We are experiencing a notable difference with this Camino. We're not sure whether it's because of a little experience (this being our 3rd) or for some other, as yet unknown, reason but we are finding that we can reach that silent still place within, that lends itself to spiritual contemplation, more readily. We're not as focussed on physical matters, such as sore feet or shoulders, though they are still very much present, but more welcoming of all the serendipitous experiences and surprising gifts that come our way.
We've had some significant encounters with strangers who seem like friends by the time we part. One such encounter was with a young Israeli Jewish woman I (Lyn) had a long conversation with over breakfast in our Lyon hostel. The wide-ranging conversation ended with her asking if we would please pray for her friend's critically ill baby on our Camino. Today, we have stopped at each of the numerous stone crosses en route to pause for little while, to place a small stone from our pocket onto the pile from pilgrims from all over the world and to pray for strangers, family, friends and our ABC community.

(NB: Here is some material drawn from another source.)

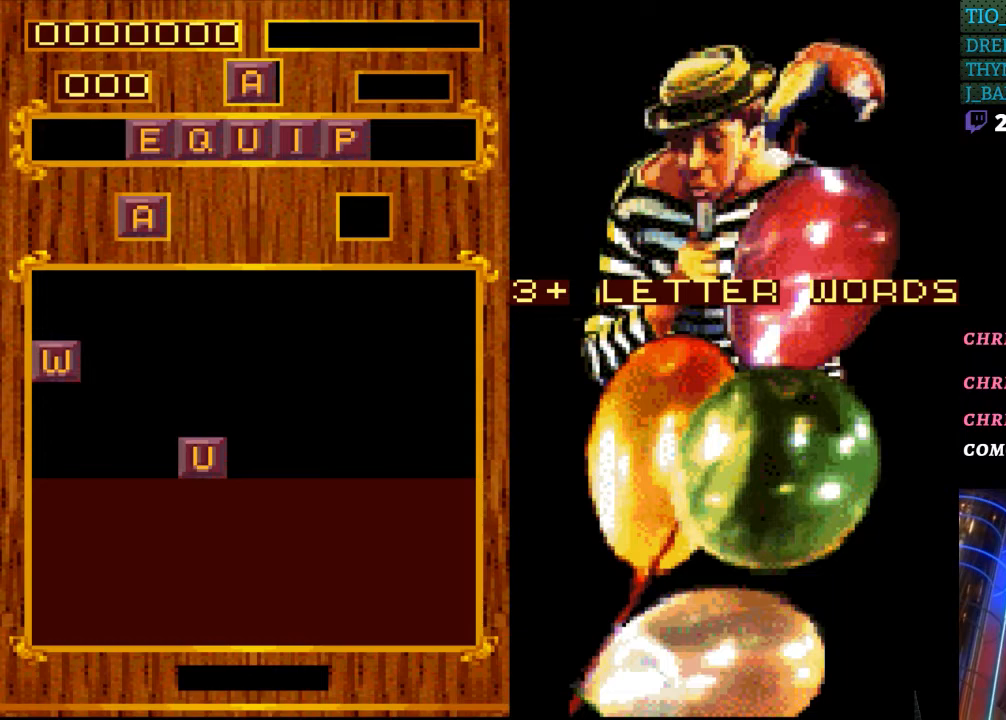
Gameplay with a controller (Nintendo layout); each line is a JSON object with the inputs held at the frame after it. "events" lists button and stick changes between this image and that frame as [ms after this image, input, new state], when the widget could be followed in between. Not read: L3 R3.
{"buttons": [], "events": []}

We walked for an hour with Daniel, a Frenchman, today and have just had a drink with him here, as we happen to be staying in the same gite tonight. He was wonderfully encouraging with my ga-ga baby French and we had loads of laughs. Then, later up in the mountains, as we were soaking our heads under a cold tap, a young mum, two tiny daughters and later her husband, came up to the tap to do some washing. She had a little English and we chatted for quite a while. They were taking a month to walk part of the Camino with their pet donkey carrying some of their gear (& the kids). We also greatly enjoyed meeting three other strangers over what turned out to be a lengthy roadside lunch of delicious mushroom omelette (containing about 8 local varieties of mushroom, one only millimetres long). They were enjoying a very slow-paced Camino of just a few kms each day. It's surprising how well you can get by with very broken French and even more broken English.

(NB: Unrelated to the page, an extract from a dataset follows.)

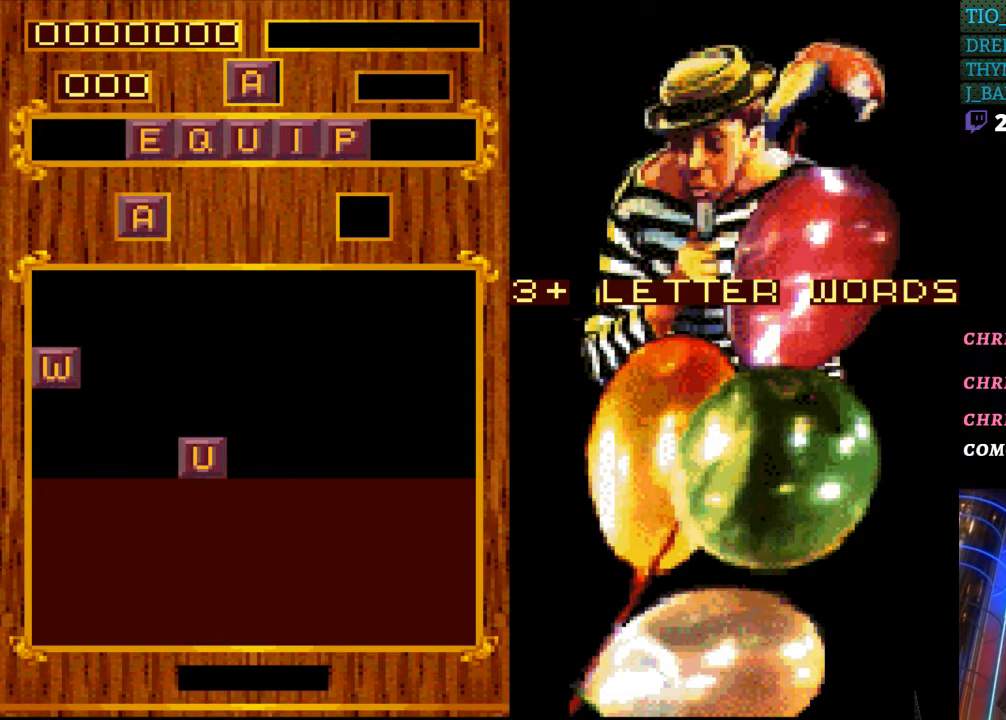
{"buttons": [], "events": []}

Dinner tonight was a convivial affair with four Frenchmen, Geoff et moi around the big farmhouse table. There was lots of laughter and they were trying very hard to include us but it wasn't easy for them or us. We were reminded, as we have been on so many occasions, of how isolating it is not to have the language. We were served traditional regional fare again which was pork sausage (yes . . . again) and a special type of potato/cheese gratin.
We have experienced the wonderful simplicity of two wayside chapels today - both 12th century and one a cave. On several occasions today, we've turned to each other and thought how like NZ the scenery was.
It's supposed to rain tomorrow afternoon - time to christen the ponchos for 2016.